Work to be completed:
Copy every line of the listing that holds the string "Right".

####################

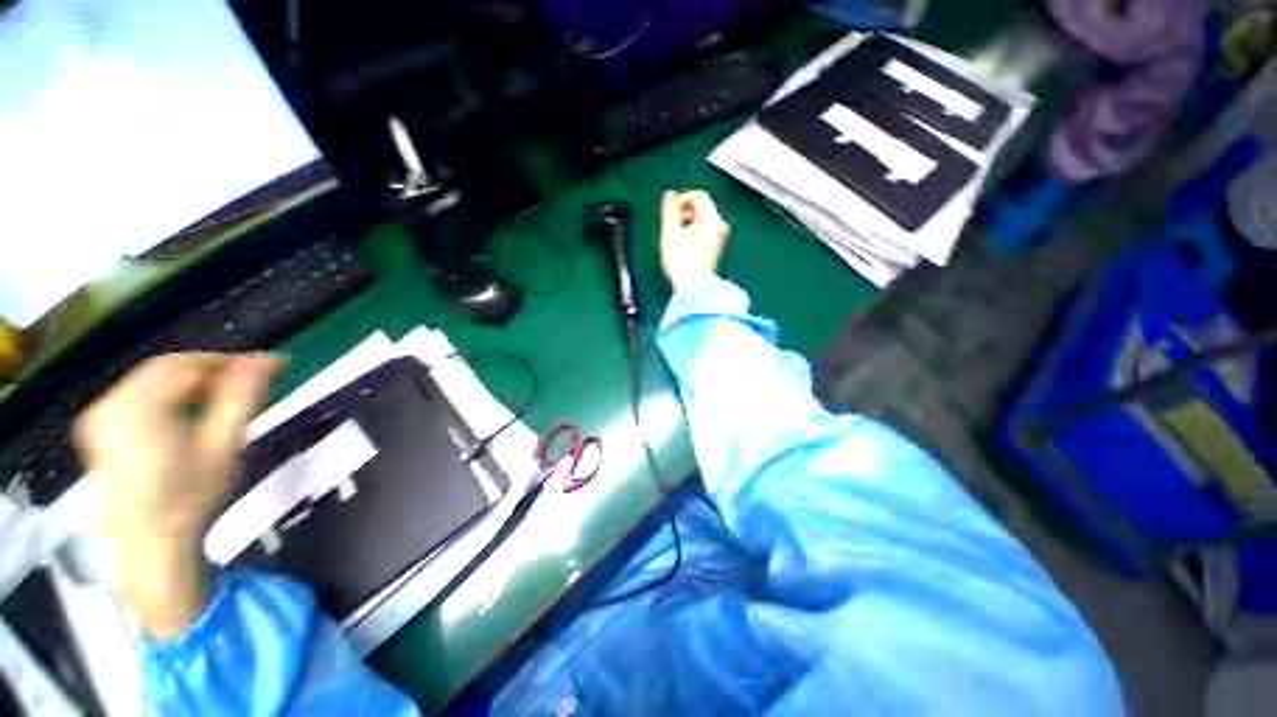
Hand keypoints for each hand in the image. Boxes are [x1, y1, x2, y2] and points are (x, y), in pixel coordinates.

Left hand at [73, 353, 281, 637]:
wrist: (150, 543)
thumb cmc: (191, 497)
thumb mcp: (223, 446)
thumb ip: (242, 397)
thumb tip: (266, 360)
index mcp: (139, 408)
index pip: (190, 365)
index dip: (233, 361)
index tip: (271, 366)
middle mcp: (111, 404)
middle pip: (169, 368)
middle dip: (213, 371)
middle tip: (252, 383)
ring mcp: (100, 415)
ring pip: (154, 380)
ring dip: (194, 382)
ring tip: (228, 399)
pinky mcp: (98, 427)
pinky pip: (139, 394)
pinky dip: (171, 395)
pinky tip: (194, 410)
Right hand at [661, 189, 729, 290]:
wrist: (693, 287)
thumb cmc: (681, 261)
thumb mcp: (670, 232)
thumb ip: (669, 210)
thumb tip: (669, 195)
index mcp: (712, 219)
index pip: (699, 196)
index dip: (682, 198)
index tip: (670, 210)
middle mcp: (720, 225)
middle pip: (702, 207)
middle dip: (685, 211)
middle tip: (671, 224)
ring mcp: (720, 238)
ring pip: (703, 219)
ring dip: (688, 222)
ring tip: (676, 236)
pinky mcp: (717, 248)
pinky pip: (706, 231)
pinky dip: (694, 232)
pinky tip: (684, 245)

####################

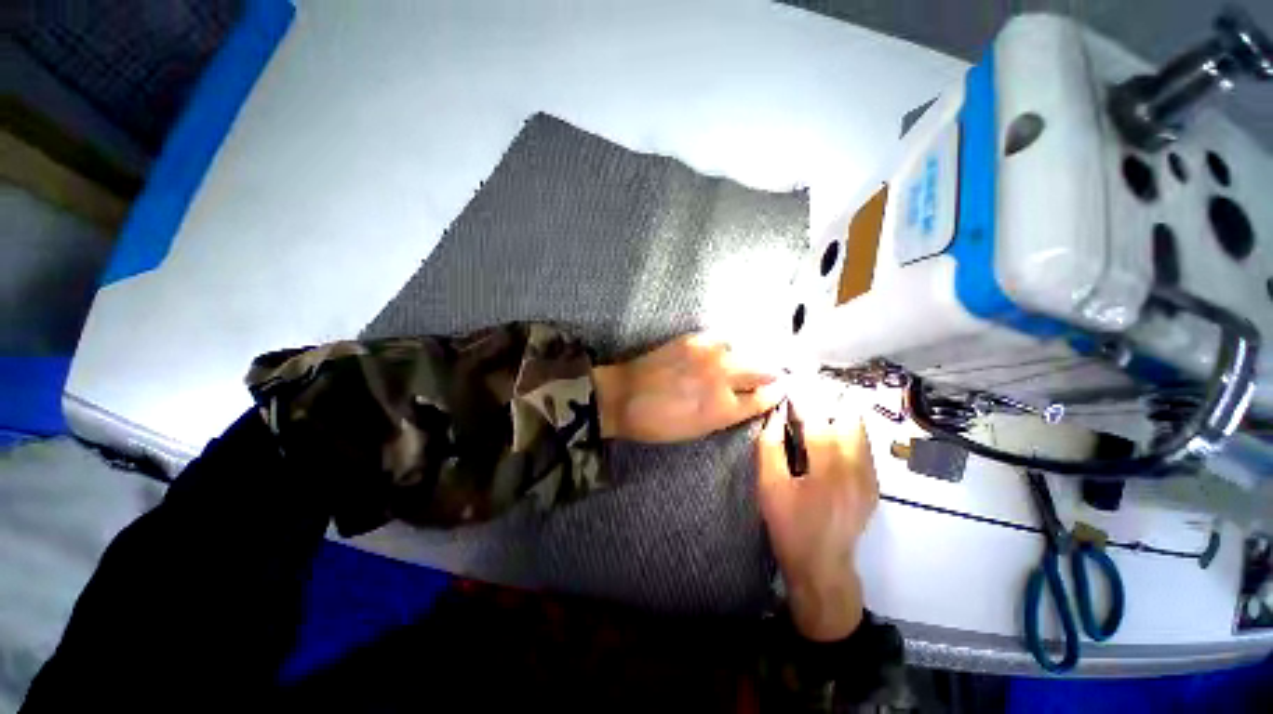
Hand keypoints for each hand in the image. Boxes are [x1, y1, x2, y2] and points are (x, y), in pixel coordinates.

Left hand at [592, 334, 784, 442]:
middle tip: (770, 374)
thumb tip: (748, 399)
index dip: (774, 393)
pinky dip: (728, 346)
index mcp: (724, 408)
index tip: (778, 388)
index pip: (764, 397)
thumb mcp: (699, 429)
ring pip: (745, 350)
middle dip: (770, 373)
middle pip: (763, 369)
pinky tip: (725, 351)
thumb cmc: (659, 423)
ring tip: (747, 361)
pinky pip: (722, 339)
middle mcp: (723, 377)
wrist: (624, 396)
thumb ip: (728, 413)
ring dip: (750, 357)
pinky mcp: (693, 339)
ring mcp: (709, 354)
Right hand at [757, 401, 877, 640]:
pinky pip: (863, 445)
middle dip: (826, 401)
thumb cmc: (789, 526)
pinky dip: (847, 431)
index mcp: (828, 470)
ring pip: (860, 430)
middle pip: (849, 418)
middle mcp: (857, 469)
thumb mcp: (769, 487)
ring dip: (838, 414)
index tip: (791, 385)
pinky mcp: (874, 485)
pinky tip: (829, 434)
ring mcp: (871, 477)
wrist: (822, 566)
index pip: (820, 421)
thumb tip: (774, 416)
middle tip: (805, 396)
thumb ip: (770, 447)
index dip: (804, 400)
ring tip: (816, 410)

####################

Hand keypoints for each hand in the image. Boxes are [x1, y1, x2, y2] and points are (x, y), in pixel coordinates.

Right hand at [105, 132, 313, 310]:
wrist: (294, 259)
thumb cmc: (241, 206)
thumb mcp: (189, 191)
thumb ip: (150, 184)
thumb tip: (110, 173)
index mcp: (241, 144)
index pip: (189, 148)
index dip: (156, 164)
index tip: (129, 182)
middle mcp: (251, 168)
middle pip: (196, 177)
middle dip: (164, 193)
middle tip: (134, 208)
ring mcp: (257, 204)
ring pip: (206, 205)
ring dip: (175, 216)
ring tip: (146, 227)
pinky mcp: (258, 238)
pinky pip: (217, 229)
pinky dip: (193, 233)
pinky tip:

####################

Answer space:
Right hand at [661, 189, 729, 290]:
Right hand at [757, 401, 877, 640]:
Right hand at [105, 132, 313, 310]:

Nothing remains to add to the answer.